# Lithium-Ionen-Akku- Wie richtig laden?



## atzenfreak99 (22. Januar 2013)

Habe habe jetzt seit langem mal wieder ein neues Smartphone bekommen. Ich möchte auch das es möglichst lange hält. Also wie behandle ich den Akku am besten, immer richtig leer machen und auf 100% wieder aufladen oder immer mal kurz zwischendurch laden laden. 

Ich hoffe ihr versteht mich und könnt mir da paar tips geben


Edit: 
Wenn ich das Handy am laden bin und ich aber trotzdem noch bei youtube bin wird der Akku immer so warm, ist das normal? Kann das den Akku schädigen?


----------



## watercooled (22. Januar 2013)

Das was da so heiß wird dürfte die Ladeelektronik sein. Bei meinem Evo war es gleich.


----------



## Stryke7 (22. Januar 2013)

Bei dem Stromverbrauch, den Smartphones heute haben, ist es normal dass der Akku oder die Prozessoren mal warm werden.  Das macht aber weiter nichts.

Sollte der Akku richtig heiß werden, ist die Ladeelektronik oder der Akku defekt.


----------



## atzenfreak99 (22. Januar 2013)

Hab mich nur gewundert ob das normal ist



Aber wie lade ich so einen Akku richtig?


----------



## watercooled (22. Januar 2013)

Wie du magst.

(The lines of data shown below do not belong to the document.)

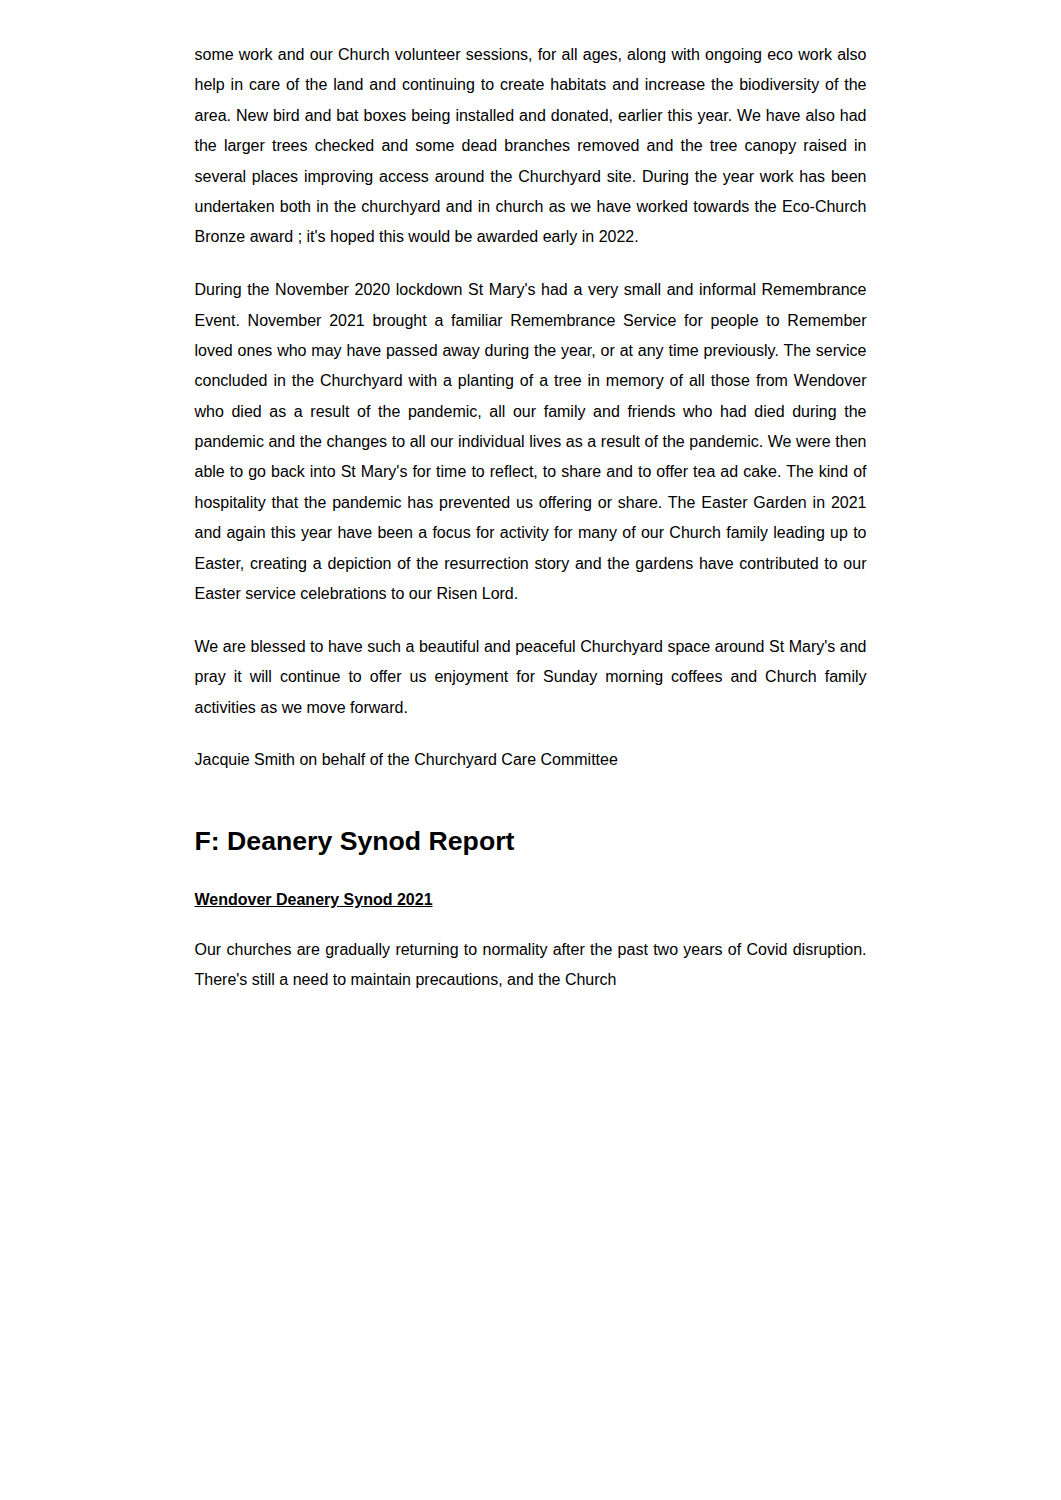some work and our Church volunteer sessions, for all ages, along with ongoing eco work also help in care of the land and continuing to create habitats and increase the biodiversity of the area. New bird and bat boxes being installed and donated, earlier this year. We have also had the larger trees checked and some dead branches removed and the tree canopy raised in several places improving access around the Churchyard site. During the year work has been undertaken both in the churchyard and in church as we have worked towards the Eco-Church Bronze award ; it's hoped this would be awarded early in 2022.
During the November 2020 lockdown St Mary's had a very small and informal Remembrance Event. November 2021 brought a familiar Remembrance Service for people to Remember loved ones who may have passed away during the year, or at any time previously. The service concluded in the Churchyard with a planting of a tree in memory of all those from Wendover who died as a result of the pandemic, all our family and friends who had died during the pandemic and the changes to all our individual lives as a result of the pandemic. We were then able to go back into St Mary's for time to reflect, to share and to offer tea ad cake. The kind of hospitality that the pandemic has prevented us offering or share. The Easter Garden in 2021 and again this year have been a focus for activity for many of our Church family leading up to Easter, creating a depiction of the resurrection story and the gardens have contributed to our Easter service celebrations to our Risen Lord.
We are blessed to have such a beautiful and peaceful Churchyard space around St Mary's and pray it will continue to offer us enjoyment for Sunday morning coffees and Church family activities as we move forward.
Jacquie Smith on behalf of the Churchyard Care Committee
F: Deanery Synod Report
Wendover Deanery Synod 2021
Our churches are gradually returning to normality after the past two years of Covid disruption. There's still a need to maintain precautions, and the Church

Den aktuellen Akkus ist das egal.


----------



## atzenfreak99 (22. Januar 2013)

Ist das auch egal wenn der Akku schon voll ist er trotzdem mehrere Stunden noch am ladekabel hängt?


----------



## fubii (22. Januar 2013)

Also nur das komplette entladen solltest du vermeiden. Ich denke die Ladeelektronik wird soweit entwickelt sein, dass sie dann nicht mehr weiter lädt. Was hast du denn für ein Smartphone?


----------



## watercooled (23. Januar 2013)

Wie weit du entlädst ist Wurst.  Das Handy schaltet sich schon weit vor dee für den akku schädlichen grenze ab.


----------



## atzenfreak99 (23. Januar 2013)

Ich habe jetzt gerade das samsung Galaxy S3.


----------



## watercooled (23. Januar 2013)

Mach dir keine Gedanken. Auch zu langes Laden ist unmöglich.


----------



## KastenBier (23. Januar 2013)

Den Kapazitätsverlust wirst du nicht verzögern oder eher herbeiholen können. Egal wieviel Mühe du dir gibst. Der kommt mit seinem eigenen Tempo irgendwann von ganz allein. Erst unscheinbar, dann merklich


----------



## watercooled (23. Januar 2013)

Meist gefolgt von einem "Scheiz Handy!!"


----------



## atzenfreak99 (23. Januar 2013)

Dann kann ich anscheinend nichts falsch machen, mit dem laden.


----------



## watercooled (23. Januar 2013)

Was will man da falsch machen? Einen Fusionsgenerator hinhängen? Drehstrom reinblasen?


----------



## atzenfreak99 (23. Januar 2013)

Kann ja sein das der Akku schneller sein Kapazität verliert wenn man ihn immer nur kurz lädt oder oder.


----------



## Stryke7 (23. Januar 2013)

atzenfreak99 schrieb:


> Kann ja sein das der Akku schneller sein Kapazität verliert wenn man ihn immer nur kurz lädt oder oder.


 
Nein, seit man vor einigen Jahren auf Lithium umgestiegen ist,  sind derartige Probleme vorbei    Das einzige was einen Lithium-Akku verschleißen lässt ist geplante Obsoleszenz,  wie sie beispielsweise Apple durchführt.


----------



## atzenfreak99 (23. Januar 2013)

Stryke7 schrieb:


> Nein, seit man vor einigen Jahren auf Lithium umgestiegen ist,  sind derartige Probleme vorbei    Das einzige was einen Lithium-Akku verschleißen lässt ist geplante Obsoleszenz,  wie sie beispielsweise Apple durchführt.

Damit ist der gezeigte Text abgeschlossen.